Awesome things happen when people come together
Feb 14, 2011
Recently, I met with representatives from Prison Fellowship Italy (PF Italy) visiting the Washington, DC area. In early 2010, a colleague and I had visited Italy to train members of the new organisation in the Sycamore Tree Project® so I was really looking forward to hearing about their experiences and the lessons learned. I wasn’t prepared for the awe inspiring stories that they told.
The Sycamore Tree Project® is an in-prison restorative justice programme bringing together unrelated victims and prisoners for a series of six to eight sessions. Through the sessions, participants explore the impact of crime, taking responsibility, confession, repentance, making amends, forgiveness and reconciliation. PF Italy worked quickly to implement this programme in Italian prisons but faced a few obstacles. In the end, the prison administration allowed them to start but with the proviso that the first group consist of prisoners who were mafia members convicted of committing murder and survivors of victims of such mafia activity. I remember receiving that news and thinking, “That’s not where I would want to start.”
Of course, restorative processes and programmes are appropriate in cases of such serious crimes.

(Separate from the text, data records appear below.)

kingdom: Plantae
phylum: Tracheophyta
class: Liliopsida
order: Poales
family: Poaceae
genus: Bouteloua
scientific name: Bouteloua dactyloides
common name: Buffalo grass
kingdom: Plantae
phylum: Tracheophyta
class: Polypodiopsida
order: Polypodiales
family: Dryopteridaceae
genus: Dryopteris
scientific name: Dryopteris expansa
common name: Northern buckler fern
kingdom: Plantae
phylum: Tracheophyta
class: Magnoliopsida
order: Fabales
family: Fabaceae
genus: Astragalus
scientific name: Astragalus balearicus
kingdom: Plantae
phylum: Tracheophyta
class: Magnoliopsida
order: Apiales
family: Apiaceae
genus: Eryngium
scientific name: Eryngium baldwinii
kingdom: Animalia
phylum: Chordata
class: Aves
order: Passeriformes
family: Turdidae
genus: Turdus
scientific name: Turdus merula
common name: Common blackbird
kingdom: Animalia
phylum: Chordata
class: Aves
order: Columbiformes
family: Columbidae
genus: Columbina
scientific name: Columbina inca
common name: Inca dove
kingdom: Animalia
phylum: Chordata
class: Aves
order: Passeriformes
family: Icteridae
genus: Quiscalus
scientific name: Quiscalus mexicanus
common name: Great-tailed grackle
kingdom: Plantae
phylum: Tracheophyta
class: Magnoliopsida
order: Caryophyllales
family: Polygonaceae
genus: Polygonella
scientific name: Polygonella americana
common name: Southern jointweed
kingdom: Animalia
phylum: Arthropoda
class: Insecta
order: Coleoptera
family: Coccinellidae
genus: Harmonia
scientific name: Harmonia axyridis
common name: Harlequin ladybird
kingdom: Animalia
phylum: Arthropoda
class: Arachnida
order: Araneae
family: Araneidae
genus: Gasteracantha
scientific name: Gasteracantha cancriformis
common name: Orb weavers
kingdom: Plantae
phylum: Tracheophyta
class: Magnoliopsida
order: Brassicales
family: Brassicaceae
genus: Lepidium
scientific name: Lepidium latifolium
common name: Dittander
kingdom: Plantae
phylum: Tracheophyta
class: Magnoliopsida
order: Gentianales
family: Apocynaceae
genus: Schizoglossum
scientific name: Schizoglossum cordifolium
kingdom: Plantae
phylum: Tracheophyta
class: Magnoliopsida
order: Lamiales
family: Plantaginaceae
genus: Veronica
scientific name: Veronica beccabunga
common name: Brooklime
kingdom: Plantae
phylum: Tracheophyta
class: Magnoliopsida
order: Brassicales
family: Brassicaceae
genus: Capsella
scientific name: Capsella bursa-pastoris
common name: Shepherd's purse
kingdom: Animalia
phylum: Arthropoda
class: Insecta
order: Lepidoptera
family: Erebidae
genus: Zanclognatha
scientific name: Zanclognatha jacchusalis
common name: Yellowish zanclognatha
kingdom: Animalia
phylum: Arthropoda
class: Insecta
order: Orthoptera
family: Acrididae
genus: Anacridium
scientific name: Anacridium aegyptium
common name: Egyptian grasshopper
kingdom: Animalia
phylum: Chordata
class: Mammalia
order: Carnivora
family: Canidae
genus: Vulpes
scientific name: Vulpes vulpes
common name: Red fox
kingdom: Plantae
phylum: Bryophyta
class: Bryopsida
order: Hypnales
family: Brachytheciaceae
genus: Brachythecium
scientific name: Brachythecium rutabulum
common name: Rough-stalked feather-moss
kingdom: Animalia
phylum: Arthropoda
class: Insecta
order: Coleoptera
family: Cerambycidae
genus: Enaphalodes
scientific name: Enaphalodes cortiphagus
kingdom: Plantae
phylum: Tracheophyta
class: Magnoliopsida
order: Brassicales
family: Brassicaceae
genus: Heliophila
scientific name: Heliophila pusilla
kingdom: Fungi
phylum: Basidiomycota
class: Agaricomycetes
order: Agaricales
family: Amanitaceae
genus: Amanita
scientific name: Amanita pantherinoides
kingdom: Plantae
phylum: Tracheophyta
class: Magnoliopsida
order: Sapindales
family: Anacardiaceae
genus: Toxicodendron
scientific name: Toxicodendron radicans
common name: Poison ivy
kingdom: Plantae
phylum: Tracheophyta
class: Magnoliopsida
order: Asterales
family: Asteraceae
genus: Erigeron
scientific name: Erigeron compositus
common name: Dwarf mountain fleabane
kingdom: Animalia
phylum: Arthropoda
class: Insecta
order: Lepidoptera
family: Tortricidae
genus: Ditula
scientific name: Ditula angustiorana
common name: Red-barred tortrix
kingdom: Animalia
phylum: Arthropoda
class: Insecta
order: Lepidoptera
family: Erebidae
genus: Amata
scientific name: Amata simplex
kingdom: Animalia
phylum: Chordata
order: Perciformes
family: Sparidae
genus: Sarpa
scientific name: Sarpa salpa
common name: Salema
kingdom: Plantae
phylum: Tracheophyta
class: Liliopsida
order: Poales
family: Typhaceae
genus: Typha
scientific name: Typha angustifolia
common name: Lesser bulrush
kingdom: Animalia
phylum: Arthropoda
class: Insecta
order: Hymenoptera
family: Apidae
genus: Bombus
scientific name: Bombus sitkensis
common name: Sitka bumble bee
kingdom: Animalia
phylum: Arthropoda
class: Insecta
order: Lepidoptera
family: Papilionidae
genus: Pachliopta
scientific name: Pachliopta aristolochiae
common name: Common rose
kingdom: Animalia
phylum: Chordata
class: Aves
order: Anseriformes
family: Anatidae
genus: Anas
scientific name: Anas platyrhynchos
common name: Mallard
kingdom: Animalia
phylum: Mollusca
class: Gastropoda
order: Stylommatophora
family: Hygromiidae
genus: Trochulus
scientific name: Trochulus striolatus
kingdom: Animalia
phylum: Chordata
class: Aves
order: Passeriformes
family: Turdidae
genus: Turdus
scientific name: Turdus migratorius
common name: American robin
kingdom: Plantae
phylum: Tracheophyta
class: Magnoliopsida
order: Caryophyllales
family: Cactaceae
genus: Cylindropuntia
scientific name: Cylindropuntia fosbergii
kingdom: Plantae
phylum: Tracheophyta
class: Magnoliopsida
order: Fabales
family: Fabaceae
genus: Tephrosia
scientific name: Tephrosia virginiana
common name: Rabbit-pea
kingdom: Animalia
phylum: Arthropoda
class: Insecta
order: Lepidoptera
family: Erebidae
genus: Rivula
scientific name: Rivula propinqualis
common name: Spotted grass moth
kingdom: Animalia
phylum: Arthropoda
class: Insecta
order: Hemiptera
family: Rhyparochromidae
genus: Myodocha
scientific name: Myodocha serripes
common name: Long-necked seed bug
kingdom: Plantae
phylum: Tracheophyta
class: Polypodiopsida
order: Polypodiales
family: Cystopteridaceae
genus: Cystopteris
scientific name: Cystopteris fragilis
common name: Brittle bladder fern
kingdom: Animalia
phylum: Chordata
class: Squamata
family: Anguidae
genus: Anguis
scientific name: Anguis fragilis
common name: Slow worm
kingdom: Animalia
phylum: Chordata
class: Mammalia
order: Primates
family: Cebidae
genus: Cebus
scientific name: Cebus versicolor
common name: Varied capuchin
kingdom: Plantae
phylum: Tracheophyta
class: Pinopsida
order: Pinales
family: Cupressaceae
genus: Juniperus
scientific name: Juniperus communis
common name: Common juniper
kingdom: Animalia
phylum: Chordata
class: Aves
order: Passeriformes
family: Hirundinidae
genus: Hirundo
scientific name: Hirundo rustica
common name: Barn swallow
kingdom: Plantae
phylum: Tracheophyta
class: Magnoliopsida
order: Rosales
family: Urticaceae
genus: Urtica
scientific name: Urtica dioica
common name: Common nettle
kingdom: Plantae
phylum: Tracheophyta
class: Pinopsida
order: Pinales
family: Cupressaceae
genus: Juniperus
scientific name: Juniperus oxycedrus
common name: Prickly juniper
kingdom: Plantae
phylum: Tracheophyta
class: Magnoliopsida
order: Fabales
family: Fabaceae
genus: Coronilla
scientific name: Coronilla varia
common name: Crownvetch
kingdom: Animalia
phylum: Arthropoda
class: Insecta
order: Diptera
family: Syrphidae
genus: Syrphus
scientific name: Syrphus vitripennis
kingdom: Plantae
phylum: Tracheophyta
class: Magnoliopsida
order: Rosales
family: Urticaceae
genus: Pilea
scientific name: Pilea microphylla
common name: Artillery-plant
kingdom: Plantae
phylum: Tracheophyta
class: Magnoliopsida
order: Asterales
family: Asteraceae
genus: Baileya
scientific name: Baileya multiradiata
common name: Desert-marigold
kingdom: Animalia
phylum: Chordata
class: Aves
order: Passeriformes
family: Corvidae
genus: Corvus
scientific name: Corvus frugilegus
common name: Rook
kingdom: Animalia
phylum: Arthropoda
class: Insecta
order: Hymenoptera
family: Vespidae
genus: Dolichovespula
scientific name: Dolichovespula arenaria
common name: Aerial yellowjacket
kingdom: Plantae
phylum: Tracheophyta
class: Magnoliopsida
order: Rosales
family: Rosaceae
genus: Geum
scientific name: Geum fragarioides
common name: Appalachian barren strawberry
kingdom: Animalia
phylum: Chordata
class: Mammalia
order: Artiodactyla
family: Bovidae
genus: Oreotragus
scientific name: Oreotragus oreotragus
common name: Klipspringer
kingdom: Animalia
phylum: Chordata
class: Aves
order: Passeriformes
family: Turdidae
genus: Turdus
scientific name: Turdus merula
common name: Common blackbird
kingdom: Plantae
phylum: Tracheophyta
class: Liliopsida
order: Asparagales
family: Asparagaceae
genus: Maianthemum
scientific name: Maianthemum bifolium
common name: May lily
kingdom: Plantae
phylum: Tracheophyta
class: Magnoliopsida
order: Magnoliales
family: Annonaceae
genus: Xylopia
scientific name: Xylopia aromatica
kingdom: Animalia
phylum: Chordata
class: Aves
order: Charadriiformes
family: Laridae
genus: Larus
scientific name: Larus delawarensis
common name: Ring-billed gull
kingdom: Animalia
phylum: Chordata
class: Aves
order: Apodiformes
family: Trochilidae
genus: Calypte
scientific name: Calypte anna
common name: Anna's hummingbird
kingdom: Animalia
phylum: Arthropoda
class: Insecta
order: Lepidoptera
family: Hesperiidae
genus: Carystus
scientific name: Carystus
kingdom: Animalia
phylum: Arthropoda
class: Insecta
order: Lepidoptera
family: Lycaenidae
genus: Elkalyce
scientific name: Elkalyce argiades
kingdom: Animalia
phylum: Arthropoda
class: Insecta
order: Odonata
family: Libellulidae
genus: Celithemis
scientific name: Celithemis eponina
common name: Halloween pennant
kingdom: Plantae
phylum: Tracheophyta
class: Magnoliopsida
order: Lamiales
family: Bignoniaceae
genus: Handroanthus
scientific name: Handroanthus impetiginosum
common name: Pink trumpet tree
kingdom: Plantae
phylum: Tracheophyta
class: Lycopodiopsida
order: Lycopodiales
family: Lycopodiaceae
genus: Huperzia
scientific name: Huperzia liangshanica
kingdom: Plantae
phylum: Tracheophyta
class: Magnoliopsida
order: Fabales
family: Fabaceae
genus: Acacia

I just couldn’t imagine being a first time facilitator working in this context. Yet, my friends from PF Italy took the challenge and organised the group of prisoners and victims to participate in the course. Their courage resulted in a very powerful journey.
One signpost along that journey was the prisoners’ growing awareness of the impact of their crimes. As anyone working with restorative processes knows, offenders have many tools for denying the harm that they have caused. In the case of the prisoner participants in PF Italy’s first STP, their role in the mafia provided a perfect escape route from responsibility. As they explained in the course, they saw their victims as simple targets. They were soldiers fighting against other soldiers. The murder was either an act of retaliation or education for someone who had acted against their organizations. In fact, the prisoners – some of whom had committed as many as 35 murders – had even blocked the faces of their victims. They were just targets.
In response, the victim participants challenged the prisoners’ comments and ways of thinking. They did this through their own stories and reminding the prisoners of why the assassinations were committed in the first place. The purpose was to inflict pain. The general practice is to deal with enemies by killing their sons in order to cause the greatest amount of suffering possible. In fact, they often killed a son just after his 18th birthday so that the father would have many years of guilt and pain to live with.
Through listening to the victims and internally processing the information exchanged, the prisoners began destroying the walls of denial they had built. For many, they began to remember the names and see the faces of their victims. This resulted in one prisoner announcing that he needed to confess something at the beginning of a session. He then turned to one of his fellow prisoners and said, “I’m sorry. I’m the one who killed your uncle.”
Amazingly, the response was, “I understand. I forgive you. Six month ago that would not have been possible but now I can.”
The prisoners were not the only ones to benefit from the programme. Carlo, one of the PF Italy facilitators, told me the story of one of the seven participating victims. This man’s son had been murdered by the mafia in retaliation against the son’s future father-in-law. For various reasons the case wasn’t thoroughly investigated so the father began searching for the guilty party. He even hired his own investigators. His search became an obsession to see someone “brought to justice” for his sons murder even with threats against his own life. Eventually the murderer was caught and went to trial. The father attended every court date. In the mean time, other members of his family faced their own difficulties with his wife and one daughter going into therapy. Both of his daughters went through divorces.
Finally the end of his journey arrived; he received notice of the date for the final hearing where the sentence would be handed down. The date was the same as an STP session. Although he could have easily missed the session, the father chose to send another family member to the court so he could go to the prison. He said that he couldn’t leave the prisoners’ alone. His expressions of forgiveness went beyond this to asking one of his daughters to participate in the final celebration event where the participants would share their experiences. He also asked if she could stay with the daughter of one of the prisoners who was estranged from her father. His hope is that the two families can heal together.
These are just two of the stories my friends from Italy shared. Despite the concerns of starting with such serious crimes and the skepticism of prison administration, the first Sycamore Tree Project® in Italy had several powerful outcomes. It just goes to show that awesome things do happen when people come together and share from their hearts.